Penelitian yang dilakukan oleh Sutrisno ( 1998 ) bertujuan untuk melihat reaksi pasar terhadap aktivitas merger dan akuisisi bila diukur dengan harga pasar saham. Penelitian ini menganalisis 57 kasus M & A selama periode Januari 1990 sampai Juni 1997. Hasil analisis menunjukkan penurunan rata-rata harga saham dengan perbedaan yang signifikan antara periode sebelum dan setelah laporan keuangan gabungan. Hal ini memberikan bukti empiris bahwa aktivitas M& A pada perusahaan publik di BEJ secara signifikan berpengaruh terhadap keputusan investasi investor seperti yang tercermin pada harga saham.
Penelitian serupa dilakukan oleh Andrea Resti ( 1998 ) yang melakukan analisis terhadap merger bank-bank di Italia. Penelitian efisiensi 67 kasus M & A ini menggunakan metodologi DEA dimana efisiensi bank pembeli, target dan bank yang dimerger diukur kemudian dibandingkan dengan yang sejenis. Bank pembeli sedikit lebih sehat dibanding bank target. Bank yang dimerger mengalami kenaikan efisiensi pada tahun-tahun setelah merger. Hal ini khususnya terjadi pada merger dua bank yang beroperasi di dua lokasi pasar yang sama dan ukuran bentuk tidak terlalu besar.

------

Teruskan bacaan tentang penelitian merger dan akuisisi di atas, dimulai setelah kalimat terakhirnya.

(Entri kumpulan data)
------

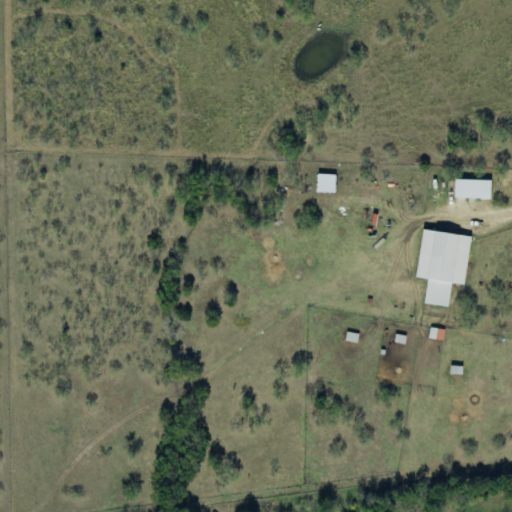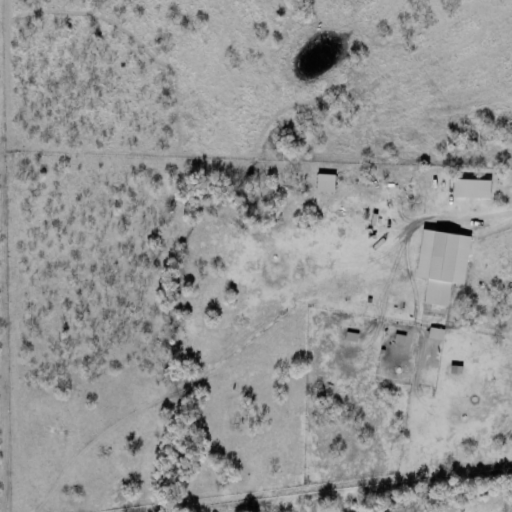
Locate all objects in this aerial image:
building: (474, 189)
building: (444, 264)
building: (438, 334)
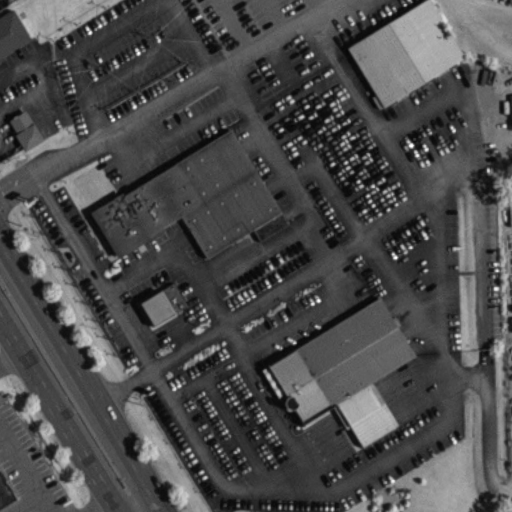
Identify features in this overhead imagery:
building: (11, 31)
building: (10, 37)
building: (404, 51)
building: (403, 56)
road: (24, 72)
road: (77, 93)
road: (173, 98)
building: (510, 112)
road: (184, 126)
building: (25, 129)
parking lot: (340, 129)
building: (23, 134)
road: (286, 175)
road: (2, 195)
building: (194, 200)
building: (191, 205)
parking lot: (126, 212)
road: (68, 239)
road: (260, 251)
road: (144, 269)
road: (440, 271)
road: (287, 284)
building: (162, 302)
building: (161, 308)
road: (413, 309)
road: (484, 319)
road: (268, 338)
road: (6, 359)
building: (342, 369)
road: (85, 372)
building: (339, 376)
road: (275, 412)
road: (56, 423)
road: (240, 437)
road: (26, 467)
building: (5, 491)
building: (4, 497)
road: (312, 498)
road: (26, 502)
road: (131, 502)
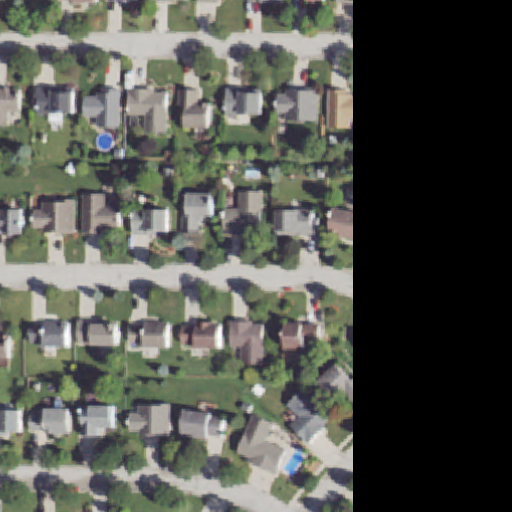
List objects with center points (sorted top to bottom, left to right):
building: (122, 0)
building: (169, 0)
building: (315, 0)
building: (76, 1)
building: (163, 1)
building: (207, 1)
building: (208, 1)
building: (269, 1)
building: (270, 1)
building: (313, 1)
building: (355, 1)
building: (392, 1)
building: (393, 1)
building: (447, 1)
building: (451, 1)
building: (82, 2)
building: (354, 2)
building: (495, 5)
building: (495, 5)
road: (256, 47)
building: (56, 101)
building: (245, 101)
building: (56, 102)
building: (243, 102)
building: (9, 103)
building: (9, 103)
building: (299, 105)
building: (300, 105)
building: (105, 108)
building: (106, 108)
building: (150, 108)
building: (151, 108)
building: (345, 108)
building: (197, 109)
building: (344, 109)
building: (195, 110)
building: (401, 110)
building: (402, 110)
building: (452, 111)
building: (452, 111)
building: (497, 124)
building: (497, 125)
building: (347, 137)
building: (313, 138)
building: (334, 141)
building: (319, 174)
building: (432, 176)
building: (500, 191)
building: (486, 192)
building: (197, 212)
building: (198, 213)
building: (99, 215)
building: (100, 215)
building: (245, 215)
building: (246, 215)
building: (55, 217)
building: (56, 217)
building: (150, 221)
building: (12, 222)
building: (12, 222)
building: (151, 222)
building: (297, 222)
building: (297, 223)
building: (352, 223)
building: (352, 224)
building: (406, 236)
building: (406, 238)
building: (471, 258)
building: (459, 268)
building: (505, 268)
building: (505, 268)
building: (422, 275)
road: (248, 284)
building: (471, 289)
building: (471, 290)
building: (98, 333)
building: (152, 334)
building: (302, 334)
building: (51, 335)
building: (52, 335)
building: (99, 335)
building: (151, 335)
building: (202, 335)
building: (202, 335)
building: (302, 335)
building: (249, 341)
building: (249, 341)
building: (5, 346)
building: (6, 346)
building: (381, 352)
building: (381, 352)
building: (343, 384)
building: (343, 385)
building: (258, 391)
building: (245, 407)
building: (308, 416)
building: (308, 416)
road: (484, 416)
road: (402, 418)
building: (96, 419)
building: (97, 419)
building: (51, 421)
building: (52, 421)
building: (151, 421)
building: (152, 421)
building: (10, 422)
building: (11, 422)
building: (203, 425)
building: (203, 425)
building: (261, 446)
building: (262, 446)
building: (454, 456)
building: (456, 456)
road: (139, 478)
building: (414, 480)
building: (413, 481)
building: (380, 508)
building: (381, 509)
building: (469, 509)
building: (469, 509)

------

> [HASIL LATIHAN]:
2.1.2.3. Akuisisi di Berbagai Perusahaan
Akuisisi di Indonesia mulai semarak di akhir tahun 1989. Perusahaan yang berakuisisi di tahun 1992 sudah sekitar 29 perusahaan publik yang melakukan akuisisi terhadap 70 perusahaan yang melibatkan dana sekitar Rp. 4, 16 trilyun ( Kompas No. 44, Agustus 1992 ). Tindakan akuisisi ini bukan saja berupa akuisisi eksternal, satu perusahaan pencaplok perusahaan dari kelompok lain, tetapi juga akuisisi internal yaitu pencaplokan perusahaan yang dilakukan terhadap perusahaan dikelompoknya sendiri. Misalnya, akuisisi yang dilakukan oleh Jakarta International Hotel & Development, Panin Bank, Pan Union Insurance dan Asuransi Jiwa Panin Putra terhadap beberapa perusahaan lain. Hal ini sangat berkaitan erat dengan meningkatnya persaingan diantara perusahaan-perusahaan yang memasuki tahap hiperkompetisi. Faktor inilah merupakan faktor pendorong berlomba-lombanya perusahaan untuk melakukan akuisisi. Tujuan akuisisi antara lain adalah untuk meningkatkan efisiensi, produktivitas, menekan biaya overhead, meningkatkan return, mengurangi resiko, memperkuat modal atau untuk memperkokoh pasar.
2.1.2.4. Tipologi Akuisisi
Tingkat kesuksesan akuisisi dalam menciptakan sinergi tergantung pada banyak faktor, tetapi salah satu faktor diantaranya yang sangat penting adalah tipe akuisisi yang dipilih.       
1.       Akuisisi Horizontal
Perusahaan-perusahaan yang dibeli merupakan perusahaan yang sejenis dengan perusahaan pembeli. Jadi perusaahaan yang dibeli adalah perusahaan pesaingnya. Sehingga jelas, maksud akuisisi adalah untuk memperoleh skala ekonomi atau untuk memperoleh kedudukan monopolistik.
2.       Akuisisi Vertikal                
Pada umumnya sebuah perusahaan selalu memiliki pemasok segala kebutuhannya juga memiliki pembeli produk yang menjadi pelanggan tetapnya. Jika perusahaan membeli pemasok dan pelanggannya maka akuisisi ini disebut akuisisi vertikal. Tujuan akuisisi ini jelas untuk memperoleh integrasi dari hulu sampaai hilir yang dipegang oleh satu tangan dirinya sendiri.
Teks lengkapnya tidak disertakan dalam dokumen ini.